> [EXERCISE REQUIREMENTS]: Starting from the line with "Prozesse wie das" and going up to and including the line with "Toggle menu", copy the listing below exactly. Leave all images out.

> [AVAILABLE DATA]:
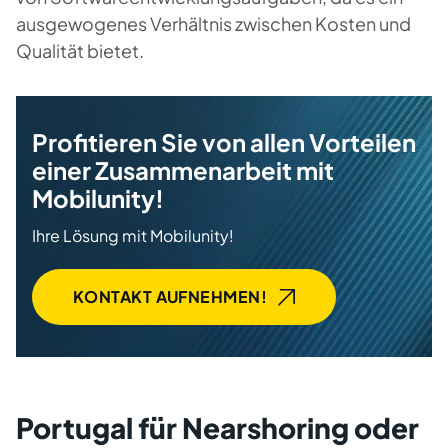
ausgewogenes Verhältnis zwischen Kosten und
Qualität bietet.
Profitieren Sie von allen Vorteilen
einer Zusammenarbeit mit
Mobilunity!
Ihre Lösung mit Mobilunity!
KONTAKT AUFNEHMEN!
Portugal für Nearshoring oder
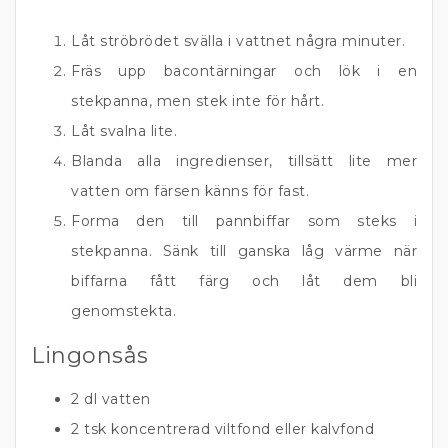
Låt ströbrödet svälla i vattnet några minuter.
Fräs upp bacontärningar och lök i en
stekpanna, men stek inte för hårt.
Låt svalna lite.
Blanda alla ingredienser, tillsätt lite mer
vatten om färsen känns för fast.
Forma den till pannbiffar som steks i
stekpanna. Sänk till ganska låg värme när
biffarna fått färg och låt dem bli
genomstekta.
Lingonsås
2 dl vatten
2 tsk koncentrerad viltfond eller kalvfond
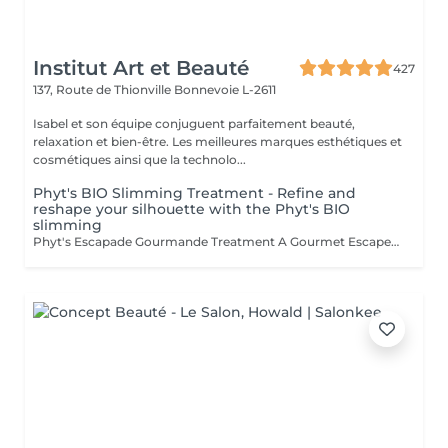
Institut Art et Beauté
427
137, Route de Thionville
Bonnevoie L-2611
Isabel et son équipe conjuguent parfaitement beauté,
relaxation et bien-être. Les meilleures marques esthétiques et
cosmétiques ainsi que la technolo...
Phyt's BIO Slimming Treatment - Refine and
reshape your silhouette with the Phyt's BIO
slimming
Phyt's Escapade Gourmande Treatment A Gourmet Escape Certified Organic Indulge in our Escapade Gourmande treatment, a truly sensory escape certified organic, combining softness and pleasure for an ultimate relaxation experience. Coconut Scrub: Gentle Exfoliation: Coconut pulp gently removes dead skin cells, revealing smooth and refined skin. Skin Enhancement: This scrub reveals a naturally radiant and refreshed complexion. Shea Butter Wrap: Intense Hydration: Shea butter melts onto your body, providing deep nourishment and hydration. Deep Relaxation: This well-being massage offers profound relaxation and unparalleled comfort. Cocoa Wrap: Sensory Awakening: Cocoa envelops your skin in a fragrant, warming embrace, awakening your senses and extending the feeling of well-being. Gourmet Delight: The enchanting cocoa aroma adds a touch of indulgence to your experience. Why Choose This Treatment? A Unique Sensory Escape: This treatment is a complete sensory adventure, offering both well-being and pleasure at every step. Organic Ingredients: Enjoy the best of nature with certified organic ingredients while respecting the environment. A Moment of Pure Indulgence: Treat yourself to a luxurious pause where stress and tension melt away. You deserve this moment of luxury and well-being. We look forward to providing you with an unforgettable gourmet escape.Esthéticiennes Fatima Lisette Carla Marie Francesca Mirza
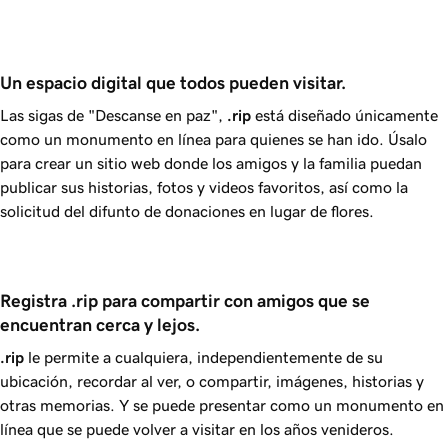
Un espacio digital que todos pueden visitar.
Las sigas de "Descanse en paz",
.rip
está diseñado únicamente
como un monumento en línea para quienes se han ido. Úsalo
para crear un sitio web donde los amigos y la familia puedan
publicar sus historias, fotos y videos favoritos, así como la
solicitud del difunto de donaciones en lugar de flores.
Registra .rip para compartir con amigos que se 
encuentran cerca y lejos.
.rip
le permite a cualquiera, independientemente de su
ubicación, recordar al ver, o compartir, imágenes, historias y
otras memorias. Y se puede presentar como un monumento en
línea que se puede volver a visitar en los años venideros.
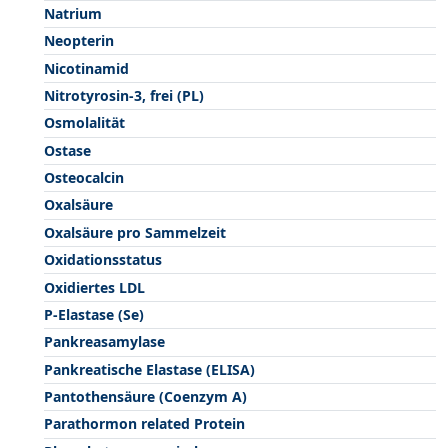
Natrium
Neopterin
Nicotinamid
Nitrotyrosin-3, frei (PL)
Osmolalität
Ostase
Osteocalcin
Oxalsäure
Oxalsäure pro Sammelzeit
Oxidationsstatus
Oxidiertes LDL
P-Elastase (Se)
Pankreasamylase
Pankreatische Elastase (ELISA)
Pantothensäure (Coenzym A)
Parathormon related Protein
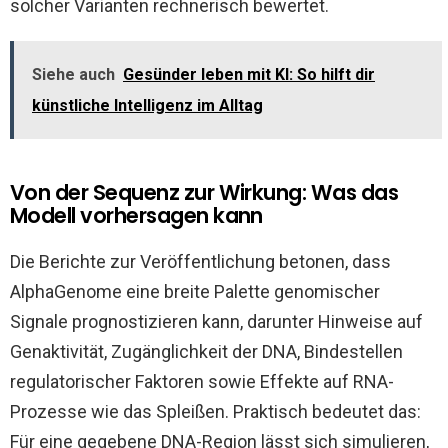
solcher Varianten rechnerisch bewertet.
Siehe auch
Gesünder leben mit KI: So hilft dir
künstliche Intelligenz im Alltag
Von der Sequenz zur Wirkung: Was das
Modell vorhersagen kann
Die Berichte zur Veröffentlichung betonen, dass
AlphaGenome eine breite Palette genomischer
Signale prognostizieren kann, darunter Hinweise auf
Genaktivität, Zugänglichkeit der DNA, Bindestellen
regulatorischer Faktoren sowie Effekte auf RNA-
Prozesse wie das Spleißen. Praktisch bedeutet das:
Für eine gegebene DNA-Region lässt sich simulieren,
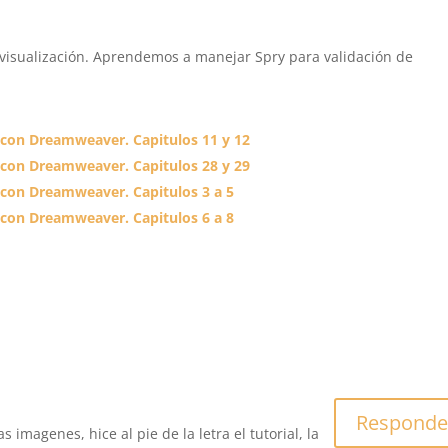
 visualización. Aprendemos a manejar Spry para validación de
 con Dreamweaver. Capitulos 11 y 12
 con Dreamweaver. Capitulos 28 y 29
 con Dreamweaver. Capitulos 3 a 5
 con Dreamweaver. Capitulos 6 a 8
Responde
 imagenes, hice al pie de la letra el tutorial, la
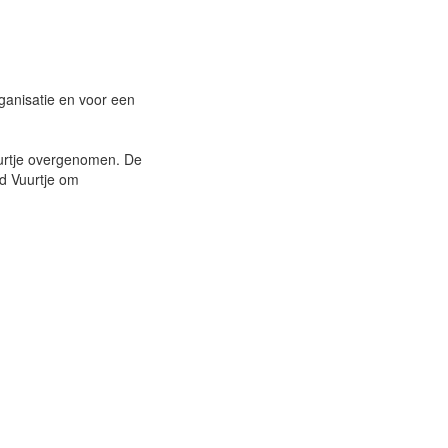
rganisatie en voor een
uurtje overgenomen. De
d Vuurtje om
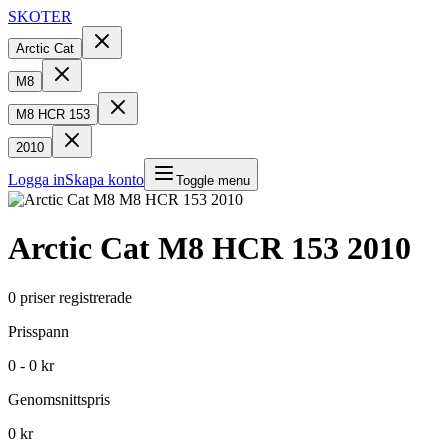
SKOTER
Arctic Cat
M8
M8 HCR 153
2010
Logga in
Skapa konto
Toggle menu
Arctic Cat
M8 HCR 153
2010
0
priser registrerade
Prisspann
0 - 0 kr
Genomsnittspris
0 kr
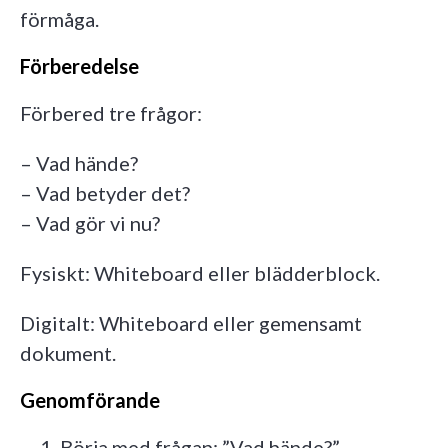
förmåga.
Förberedelse
Förbered tre frågor:
– Vad hände?
– Vad betyder det?
– Vad gör vi nu?
Fysiskt: Whiteboard eller blädderblock.
Digitalt: Whiteboard eller gemensamt
dokument.
Genomförande
Börja med frågan: ”Vad hände?”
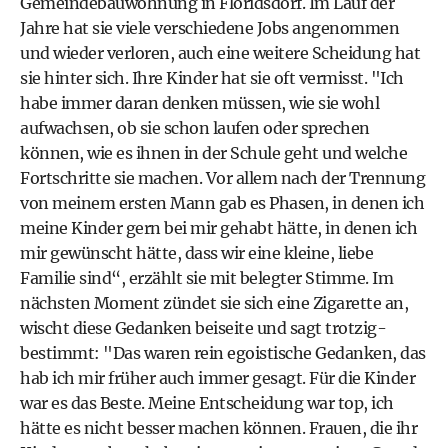
Gemeindebauwohnung in Floridsdorf. Im Lauf der
Jahre hat sie viele verschiedene Jobs angenommen
und wieder verloren, auch eine weitere Scheidung hat
sie hinter sich. Ihre Kinder hat sie oft vermisst. "Ich
habe immer daran denken müssen, wie sie wohl
aufwachsen, ob sie schon laufen oder sprechen
können, wie es ihnen in der Schule geht und welche
Fortschritte sie machen. Vor allem nach der Trennung
von meinem ersten Mann gab es Phasen, in denen ich
meine Kinder gern bei mir gehabt hätte, in denen ich
mir gewünscht hätte, dass wir eine kleine, liebe
Familie sind“, erzählt sie mit belegter Stimme. Im
nächsten Moment zündet sie sich eine Zigarette an,
wischt diese Gedanken beiseite und sagt trotzig-
bestimmt: "Das waren rein egoistische Gedanken, das
hab ich mir früher auch immer gesagt. Für die Kinder
war es das Beste. Meine Entscheidung war top, ich
hätte es nicht besser machen können. Frauen, die ihr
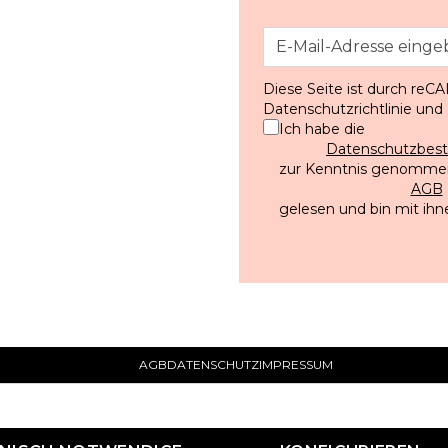
Diese Seite ist durch reC
Datenschutzrichtlinie
und
Ich habe die
Datenschutzbe
zur Kenntnis genommen
AGB
gelesen und bin mit ihn
AGB
DATENSCHUTZ
IMPRESSUM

> [ANSWER AREA]:
Prozesse wie das Spleißen. Praktisch bedeutet das:
Für eine gegebene DNA-Region lässt sich simulieren,
 visualización. Aprendemos a manejar Spry para validación de
 con Dreamweaver. Capitulos 11 y 12
 con Dreamweaver. Capitulos 28 y 29
 con Dreamweaver. Capitulos 3 a 5
 con Dreamweaver. Capitulos 6 a 8
Responde
 imagenes, hice al pie de la letra el tutorial, la
rganisatie en voor een
uurtje overgenomen. De
d Vuurtje om
SKOTER
Arctic Cat
M8
M8 HCR 153
2010
Logga in
Skapa konto
Toggle menu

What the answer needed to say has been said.